Start of Input records

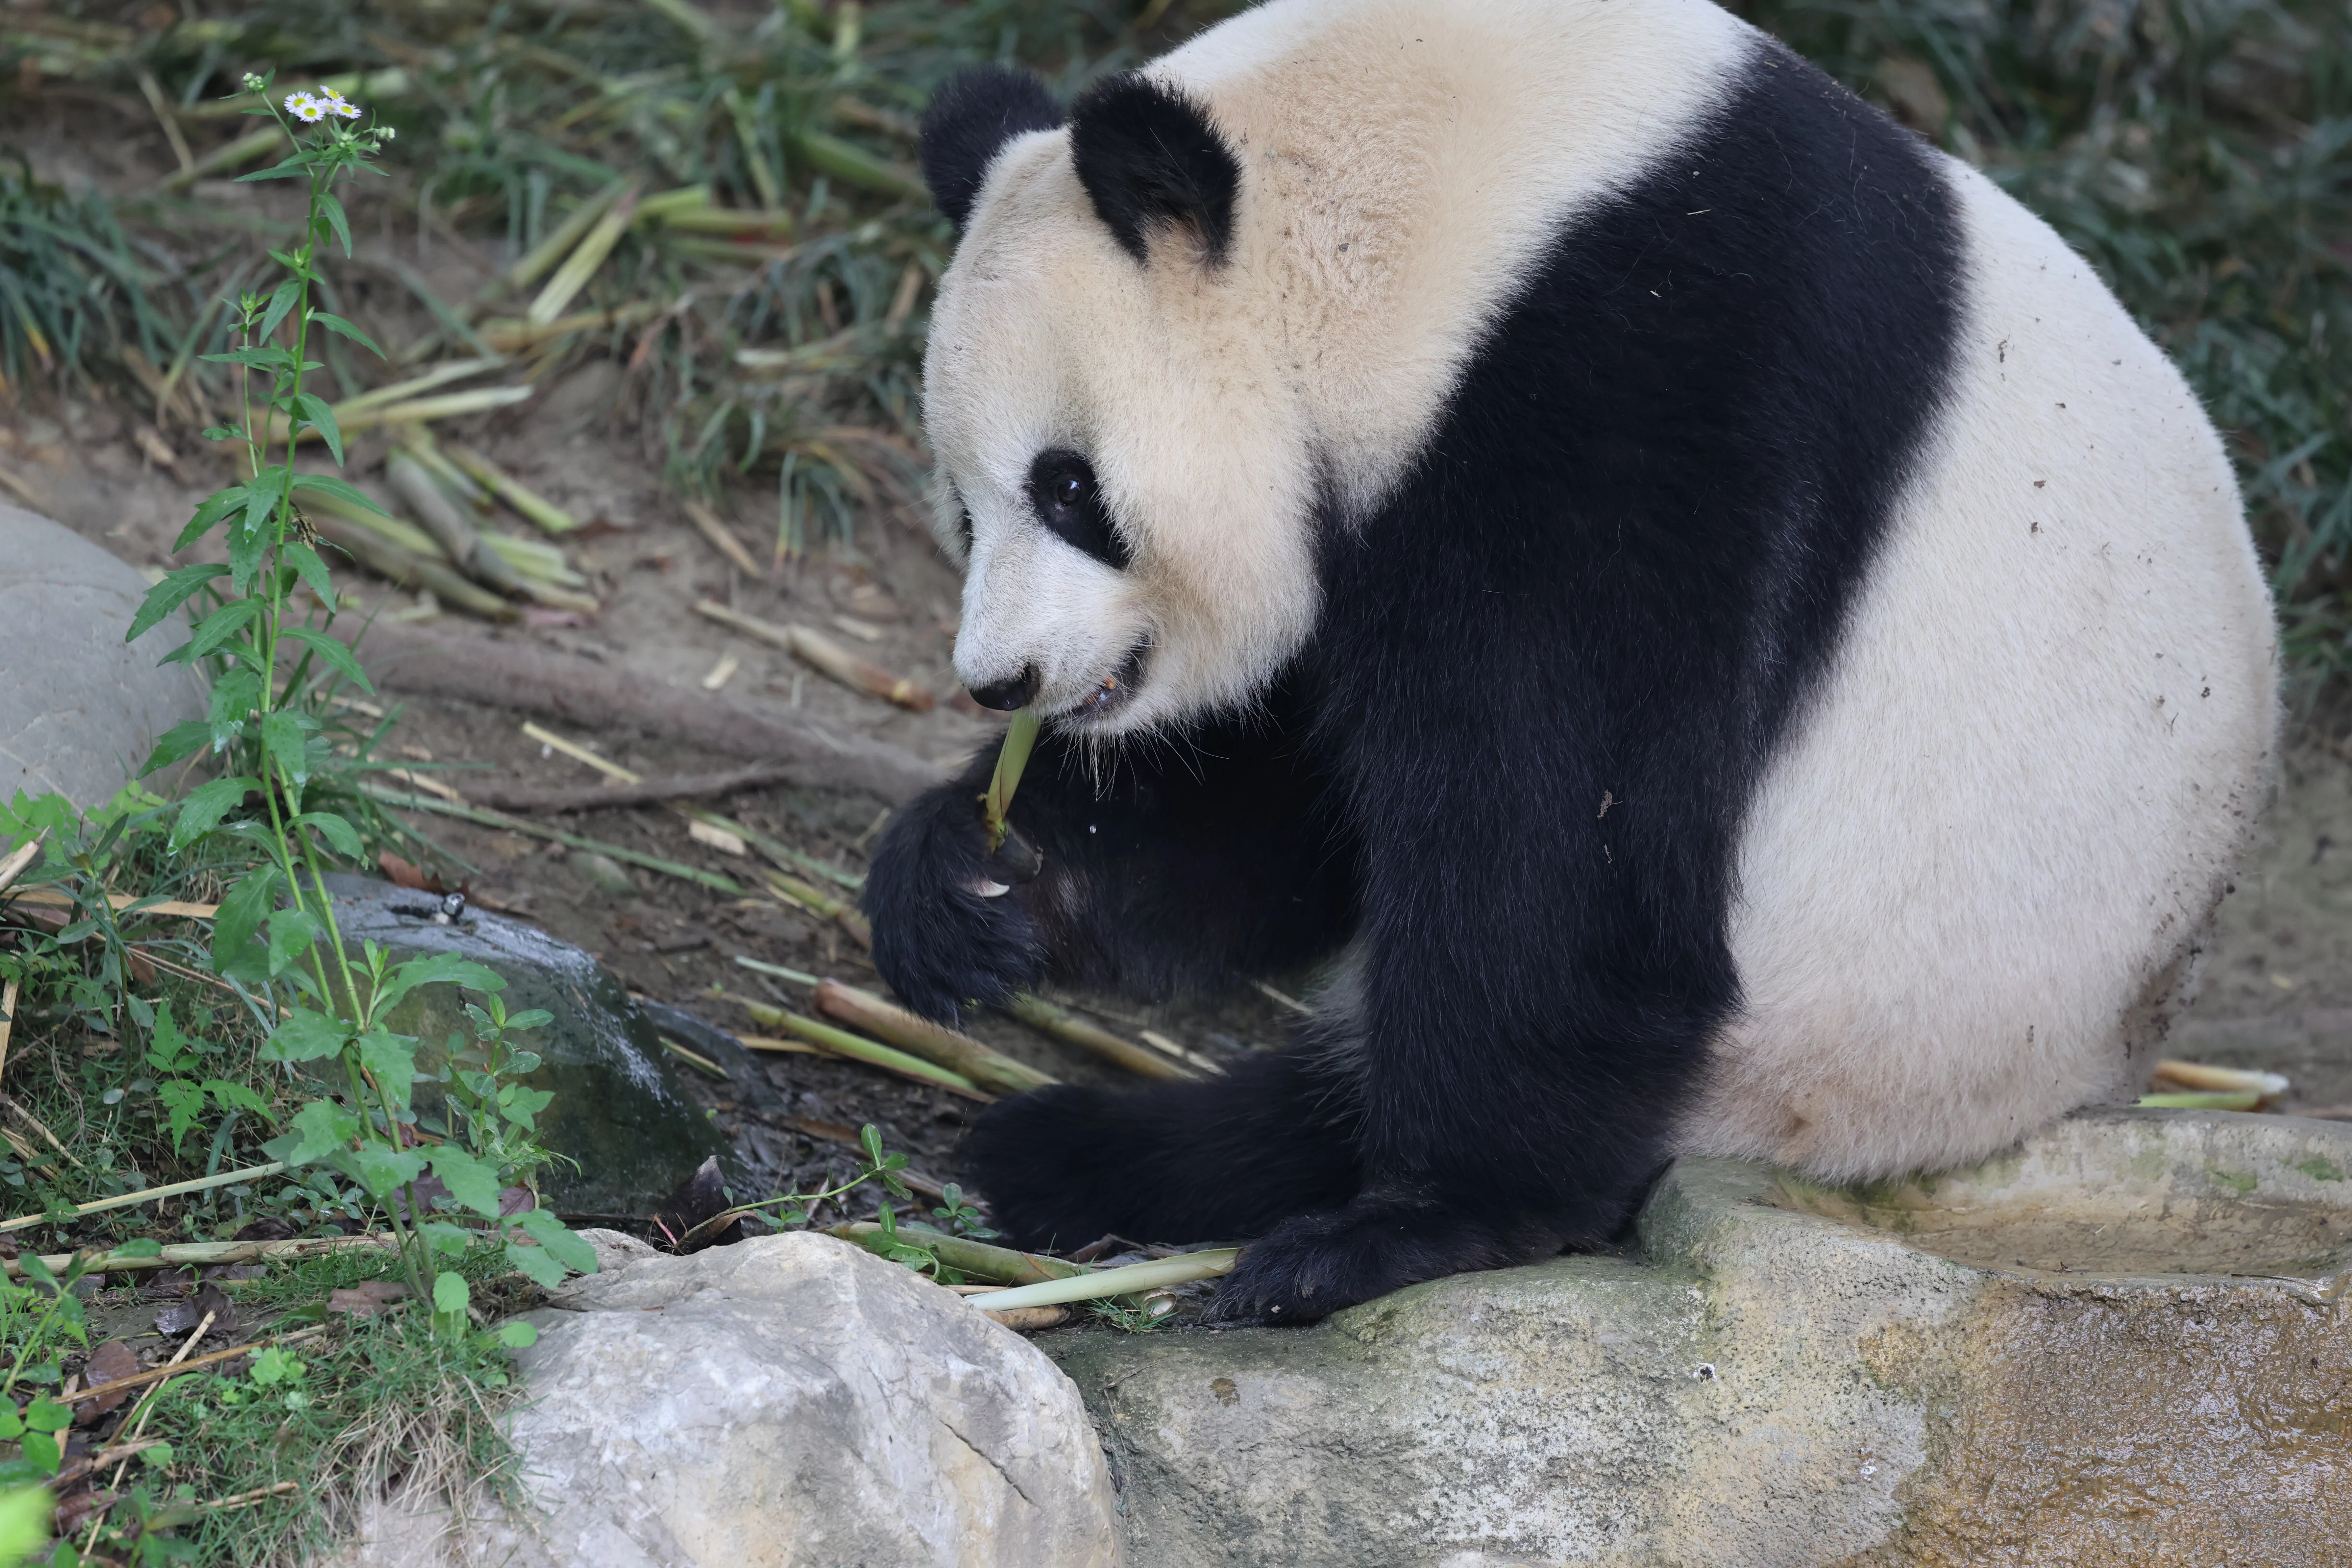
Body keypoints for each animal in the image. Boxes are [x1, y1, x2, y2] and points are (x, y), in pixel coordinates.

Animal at [862, 0, 2279, 1325]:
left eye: (1067, 487)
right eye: (961, 505)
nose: (1001, 680)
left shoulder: (1640, 390)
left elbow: (1557, 839)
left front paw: (1418, 1229)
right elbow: (1303, 809)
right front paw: (974, 879)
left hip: (1847, 1038)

End of Input records

* Aim of the exercise *
Return the entries above in full and unchanged, omitting every image.

* Reply *
Body keypoints for each animal in the image. Boxes are [x1, y1, x2, y2] and points are (x, y), in pixel coordinates.

Animal at [862, 0, 2279, 1325]:
left eye: (1067, 487)
right eye: (961, 505)
nose: (1001, 680)
left shoulder: (1640, 390)
left elbow: (1557, 839)
left front paw: (1418, 1229)
right elbow: (1303, 809)
right front paw: (974, 879)
left hip: (1847, 1038)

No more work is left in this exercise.